Yet her sheer good spirits carried him with her, heart and mind, that morning. And when it was time for him to go she said good-bye to him with a smile as tenderly gay and as happy and confident as though he were to return on the morrow. And went back to her magic house of dreams and her fairy garden, knowing that, except for him, their rainbow magic must vanish and the tinted spell fade, and the soft enchantment dissolve forever leaving at her feet only a sunlit ruin amid the stillness of desolation.
But the magic held. Every day she wrote him. Wireless messages came to her from him for a while; ceased; then re-commenced, followed presently by cablegrams and finally by letters.
So the magic held through the long sunny summer days. And Athalie worked in her garden and strayed far afield, both driving and afoot. And she studied and practised piano, and made curtains, and purchased furniture.
Also she wrote letters to her sisters, long since wedded to husbands, babies, and homes in the West. Her brother Jack, she learned, had joined the Navy at Puget Sound, and had now become a petty officer aboard the new battle-cruiser Bon Homme Richard in Asiatic waters. She wrote to him, also, and sent him a money order, gaily suggesting that he use it to educate himself as a good sailor should, and that he save his pay for a future wife and baby—the latter, as she wrote,
"being doubtless the most desirable attainment this side of Heaven."

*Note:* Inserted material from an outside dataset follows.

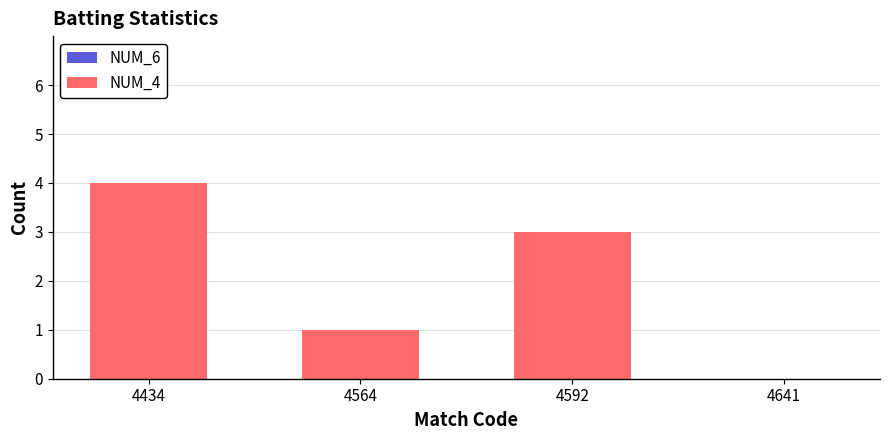

What is the ratio of the value at 4434 to the value at 4592?

1.3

In her bedroom were photographs of Catharine's children and of the little boy which Doris had brought into the world; and sometimes, in the hot midsummer afternoons, she would lie on her pillow and look at these photographs until the little faces faded to a glimmer as slumber dulled her eyes.

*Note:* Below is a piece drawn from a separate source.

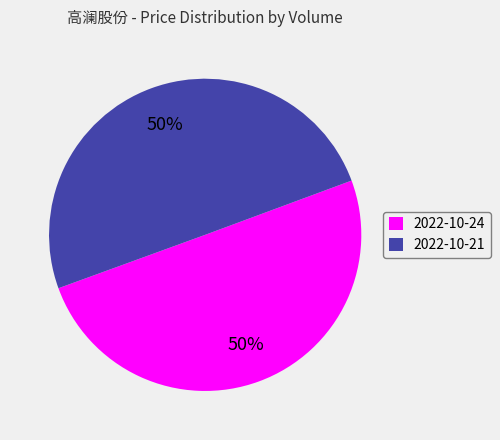

What is the ratio of the value at 2022-10-21 to the value at 2022-10-24?

1.0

Captain Dane came once or twice to spend the day with her; and it was pleasant, afterward, for her to remember this big, blond, sunburnt man as part of all that she most cared for. Together they drove and walked and idled through house and garden: and when he went away, to sail the following day for those eternal forests which conceal the hearthstone of the Western World, he knew from her own lips about her love for Clive. He was the only person she ever told.
A few of her friends she asked to the house for quiet week-ends; the impression their visits made upon her was pleasant but colourless.
And it seemed singular, as she thought it over, how subordinate, how unaccented had always been all these people who came into her life, lingered, and faded out of it, leaving only the impressions of backgrounds and accessories against which only one figure stood clear and distinct—her lover's.
Yes, of all men she had ever known, only Clive seemed real; and he dominated every scene of her girlhood and her womanhood as her mother had been the only really living centre of her childhood.